• **WHAT TO DO**
Reproduce the items word for word, from the first line up to and including the line that contains "background: background -> appropriate".

-- Start of INFORMATION PROVIDED --

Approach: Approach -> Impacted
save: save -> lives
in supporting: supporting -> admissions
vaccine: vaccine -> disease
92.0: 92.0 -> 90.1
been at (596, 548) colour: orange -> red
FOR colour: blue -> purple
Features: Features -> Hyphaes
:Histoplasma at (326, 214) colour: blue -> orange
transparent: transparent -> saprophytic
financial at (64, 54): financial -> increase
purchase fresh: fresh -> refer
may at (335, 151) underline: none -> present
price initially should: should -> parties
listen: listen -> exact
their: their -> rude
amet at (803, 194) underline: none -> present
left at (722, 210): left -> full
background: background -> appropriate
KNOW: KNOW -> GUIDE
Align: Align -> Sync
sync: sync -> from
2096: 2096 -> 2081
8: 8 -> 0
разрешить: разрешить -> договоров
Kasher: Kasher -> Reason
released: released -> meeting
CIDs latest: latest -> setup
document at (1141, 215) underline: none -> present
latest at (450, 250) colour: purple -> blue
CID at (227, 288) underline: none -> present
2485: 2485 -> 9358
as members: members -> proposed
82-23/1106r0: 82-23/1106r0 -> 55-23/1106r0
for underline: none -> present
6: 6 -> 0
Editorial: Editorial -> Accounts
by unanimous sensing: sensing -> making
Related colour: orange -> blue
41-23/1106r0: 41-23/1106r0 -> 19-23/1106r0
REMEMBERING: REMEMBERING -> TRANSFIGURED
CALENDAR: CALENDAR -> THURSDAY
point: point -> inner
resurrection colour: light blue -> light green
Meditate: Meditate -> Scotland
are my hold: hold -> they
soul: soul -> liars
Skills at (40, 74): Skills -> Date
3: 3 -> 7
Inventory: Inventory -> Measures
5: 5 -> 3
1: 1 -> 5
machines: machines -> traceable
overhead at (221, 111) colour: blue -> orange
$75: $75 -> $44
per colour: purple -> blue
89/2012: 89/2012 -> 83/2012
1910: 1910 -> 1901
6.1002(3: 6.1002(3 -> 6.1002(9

-- End of INFORMATION PROVIDED --

• **PROBLEM SOLUTION**
Approach: Approach -> Impacted
save: save -> lives
in supporting: supporting -> admissions
vaccine: vaccine -> disease
92.0: 92.0 -> 90.1
been at (596, 548) colour: orange -> red
FOR colour: blue -> purple
Features: Features -> Hyphaes
:Histoplasma at (326, 214) colour: blue -> orange
transparent: transparent -> saprophytic
financial at (64, 54): financial -> increase
purchase fresh: fresh -> refer
may at (335, 151) underline: none -> present
price initially should: should -> parties
listen: listen -> exact
their: their -> rude
amet at (803, 194) underline: none -> present
left at (722, 210): left -> full
background: background -> appropriate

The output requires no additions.